- THE TASK: Extend the news report on Buhari and the proposed ACN–CPC joint ticket, picking up after its final sentence.

The delegation, the sources added, held at least two town hall meetings with Nigerians abroad on the possibility of starting a mass movement of Nigerians to mobilise support for the emergence of Buhari in whom many of them have expressed confidence to take the country out of the woods.

Meanwhile, it emerged at the weekend that the Bakare group has since commenced grassroots mobilisation of Nigerians back home, a part of which was the well-attended meeting it held in Benin penultimate Friday with some key politicians across the political divides.


REJECTS TINUBU


Moves by the Action Congress of Nigeria (ACN) and the Congress for Progressive Change (CPC) to have General Muhammadu Buhari as the joint presidential candidate of both parties for the 2011 elections may have collapsed. Sunday Sun gathered authoritatively that General Buhari has asked to be left out of the plan.

The ACN had requested a working arrangement with the CPC leadership, which would have paved the way for the two parties to adopt Buhari as their presidential candidate. The move was conveyed through fiery Lagos-based pastor of the Latter Rain Assembly and Convener of the Save Nigeria Group, Tunde Bakare, who led a delegation to the former Head of State.

But after a series of meetings held to solemnize the arrangement, Sunday Sun learnt that Buhari and the CPC leadership asked to be left out when it got to issue of who becomes the running mate to the former Head of State. Much as the CPC presidential aspirant would have loved the arrangement, close sources revealed to our correspondent that the choice of the former Lagos State Governor, Senator Bola Tinubu, as the running mate did not sit well with Buhari.

Buhari reportedly told the meeting that he could not run for the Presidency on a Muslim/Muslim ticket because it would work against him. When reminded of the late Moshood Abiola and Babagana Kingibe Muslim/Muslim ticket for the aborted June 12, 1993 presidential election, which the duo won with a landslide victory on the platform of defunct Social Democratic Party, Buhari was said to have told them that the situation in 2011 would be different from what obtained in 1993.

- EXTRACTED ENTRIES:

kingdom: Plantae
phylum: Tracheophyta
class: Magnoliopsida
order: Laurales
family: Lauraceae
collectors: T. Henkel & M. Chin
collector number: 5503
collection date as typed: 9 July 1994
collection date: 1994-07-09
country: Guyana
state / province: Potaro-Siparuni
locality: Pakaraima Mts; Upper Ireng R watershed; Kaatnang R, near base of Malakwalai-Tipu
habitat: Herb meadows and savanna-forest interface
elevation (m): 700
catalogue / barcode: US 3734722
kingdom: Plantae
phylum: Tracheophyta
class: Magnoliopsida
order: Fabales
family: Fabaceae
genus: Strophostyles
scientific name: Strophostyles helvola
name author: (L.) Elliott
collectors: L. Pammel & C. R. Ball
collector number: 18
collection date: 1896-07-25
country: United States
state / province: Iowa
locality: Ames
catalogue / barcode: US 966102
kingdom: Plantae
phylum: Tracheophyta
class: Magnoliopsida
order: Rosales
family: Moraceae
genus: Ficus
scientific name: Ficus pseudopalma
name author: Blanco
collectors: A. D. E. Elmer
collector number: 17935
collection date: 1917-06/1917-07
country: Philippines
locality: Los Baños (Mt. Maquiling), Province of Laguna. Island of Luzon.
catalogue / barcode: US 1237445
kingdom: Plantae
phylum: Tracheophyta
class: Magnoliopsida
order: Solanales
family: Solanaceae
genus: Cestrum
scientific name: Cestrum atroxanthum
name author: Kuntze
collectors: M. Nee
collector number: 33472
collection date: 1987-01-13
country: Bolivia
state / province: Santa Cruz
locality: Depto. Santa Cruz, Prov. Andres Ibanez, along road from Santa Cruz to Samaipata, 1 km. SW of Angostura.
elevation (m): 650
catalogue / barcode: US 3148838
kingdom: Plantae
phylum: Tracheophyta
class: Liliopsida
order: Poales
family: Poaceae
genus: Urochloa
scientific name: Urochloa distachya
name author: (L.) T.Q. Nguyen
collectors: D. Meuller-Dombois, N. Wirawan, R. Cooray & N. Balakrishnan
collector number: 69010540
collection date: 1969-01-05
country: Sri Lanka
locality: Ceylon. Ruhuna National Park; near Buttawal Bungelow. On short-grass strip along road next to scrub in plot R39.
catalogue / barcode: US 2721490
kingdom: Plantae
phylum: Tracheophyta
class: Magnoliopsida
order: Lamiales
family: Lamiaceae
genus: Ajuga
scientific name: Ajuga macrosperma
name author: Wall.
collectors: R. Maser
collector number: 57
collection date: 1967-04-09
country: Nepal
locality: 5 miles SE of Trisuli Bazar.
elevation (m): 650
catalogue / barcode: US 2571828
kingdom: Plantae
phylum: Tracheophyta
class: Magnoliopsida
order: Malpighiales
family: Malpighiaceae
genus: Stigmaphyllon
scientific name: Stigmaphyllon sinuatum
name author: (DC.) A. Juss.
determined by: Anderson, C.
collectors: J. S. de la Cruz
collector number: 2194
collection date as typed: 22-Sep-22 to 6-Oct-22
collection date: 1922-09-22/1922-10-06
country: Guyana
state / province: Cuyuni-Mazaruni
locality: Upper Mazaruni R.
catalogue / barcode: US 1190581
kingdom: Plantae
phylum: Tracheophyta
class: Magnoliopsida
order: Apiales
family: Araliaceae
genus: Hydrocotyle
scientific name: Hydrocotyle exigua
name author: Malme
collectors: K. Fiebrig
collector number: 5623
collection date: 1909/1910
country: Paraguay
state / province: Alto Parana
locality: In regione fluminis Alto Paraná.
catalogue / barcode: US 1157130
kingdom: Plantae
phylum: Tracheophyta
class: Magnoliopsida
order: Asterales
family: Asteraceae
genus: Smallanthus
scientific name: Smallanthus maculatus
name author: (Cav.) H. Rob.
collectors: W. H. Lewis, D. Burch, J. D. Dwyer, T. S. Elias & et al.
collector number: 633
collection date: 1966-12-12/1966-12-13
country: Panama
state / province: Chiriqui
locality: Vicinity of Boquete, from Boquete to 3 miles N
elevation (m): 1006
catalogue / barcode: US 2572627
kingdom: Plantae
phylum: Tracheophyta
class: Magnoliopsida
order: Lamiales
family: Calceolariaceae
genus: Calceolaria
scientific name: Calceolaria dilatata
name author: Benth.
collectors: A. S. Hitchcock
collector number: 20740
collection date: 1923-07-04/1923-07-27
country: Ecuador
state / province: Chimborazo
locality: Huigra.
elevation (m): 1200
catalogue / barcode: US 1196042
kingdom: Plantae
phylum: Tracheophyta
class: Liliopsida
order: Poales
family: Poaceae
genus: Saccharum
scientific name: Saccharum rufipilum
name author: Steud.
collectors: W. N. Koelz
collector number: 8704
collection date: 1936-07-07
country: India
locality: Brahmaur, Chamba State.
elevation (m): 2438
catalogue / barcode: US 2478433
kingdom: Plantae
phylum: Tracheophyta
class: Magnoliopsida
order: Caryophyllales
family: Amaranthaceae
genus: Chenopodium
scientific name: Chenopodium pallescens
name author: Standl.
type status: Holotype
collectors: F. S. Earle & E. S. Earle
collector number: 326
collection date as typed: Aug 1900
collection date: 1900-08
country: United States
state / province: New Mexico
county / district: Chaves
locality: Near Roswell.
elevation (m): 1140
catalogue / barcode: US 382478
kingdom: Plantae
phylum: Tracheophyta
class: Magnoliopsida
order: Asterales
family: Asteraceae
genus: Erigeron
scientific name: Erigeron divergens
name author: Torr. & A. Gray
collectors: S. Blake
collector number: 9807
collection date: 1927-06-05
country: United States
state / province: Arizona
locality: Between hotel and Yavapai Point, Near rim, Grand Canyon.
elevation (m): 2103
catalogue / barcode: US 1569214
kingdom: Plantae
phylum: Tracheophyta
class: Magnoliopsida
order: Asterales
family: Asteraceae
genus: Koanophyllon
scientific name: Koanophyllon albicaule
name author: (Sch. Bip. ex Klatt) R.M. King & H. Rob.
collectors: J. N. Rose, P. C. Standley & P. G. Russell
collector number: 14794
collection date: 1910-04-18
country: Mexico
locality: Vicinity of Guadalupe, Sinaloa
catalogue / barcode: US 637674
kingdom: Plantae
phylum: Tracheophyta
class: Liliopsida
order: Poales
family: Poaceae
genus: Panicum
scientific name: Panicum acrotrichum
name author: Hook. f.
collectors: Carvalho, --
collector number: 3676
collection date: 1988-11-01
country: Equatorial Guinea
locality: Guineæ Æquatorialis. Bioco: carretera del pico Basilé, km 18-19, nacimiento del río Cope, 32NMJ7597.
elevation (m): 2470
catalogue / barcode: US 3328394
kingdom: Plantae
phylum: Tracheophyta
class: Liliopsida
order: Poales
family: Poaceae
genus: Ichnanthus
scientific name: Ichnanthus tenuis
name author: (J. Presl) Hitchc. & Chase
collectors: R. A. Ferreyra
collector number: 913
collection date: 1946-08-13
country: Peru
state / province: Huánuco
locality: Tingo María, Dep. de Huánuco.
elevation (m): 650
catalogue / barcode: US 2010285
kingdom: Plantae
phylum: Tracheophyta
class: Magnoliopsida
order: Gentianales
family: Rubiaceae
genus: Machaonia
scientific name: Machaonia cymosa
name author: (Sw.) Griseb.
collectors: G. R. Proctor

- ANSWER TO THE PROBLEM:
Sunday Sun sources further informed that Buhari explained that he was already seen as a religious bigot, which he said his detractors threw up because of his principled stand on some issues and that for him to run for the election on a Muslim/Muslim ticket would mean giving his opponents something to latch on to during the campaigns.

The CPC National Publicity Secretary, Dennis Aghanya, however, said although there have been discussions with other parties, the talks were only on the 2011 elections and that issues on the presidency were not to his knowledge.
He explained that if any party wanted a relationship with the CPC that would produce Buhari as joint presidential candidate, “it only goes to show that they recognize his (Buhari’s) worth and capability as one among equals who has what it takes to lead Nigeria out of doldrums and the mess into which the present ruling party has thrown the country for almost 12 years.”

Speaking in the same vein, the ACN National Secretary, Usman Bugaje, also confirmed discussions with various political groups, including the CPC. He stated that the democratic environment necessitated meetings and discussions with everyone. “Even you if come, we will discuss. It is a matter of interest,” he said, but refused to say whether the talks between Buhari and Tinubu had collapsed.

The ACN had mooted the idea of adopting Buhari as its presidential candidate despite the entry of the former chairman of the Economic and Financial Crimes Commission (EFCC), Mallam Nuhu Ribadu, and the former Sokot State Governor, Alhaji Attahiru Bafarawa, into the party and declaring their interest in the presidency on the platform of the ACN.

However, Bafarawa’s exit from the Democratic Peoples Party (DPP) may have unsettled the party as it claims the former governor was still its member. A national leader of the party told Sunday Sun in confidence that Bafarawa was still carrying the DPP registration card and that as chairman of the party’s Board of Trustees, he needed to resign formally, which he had not done.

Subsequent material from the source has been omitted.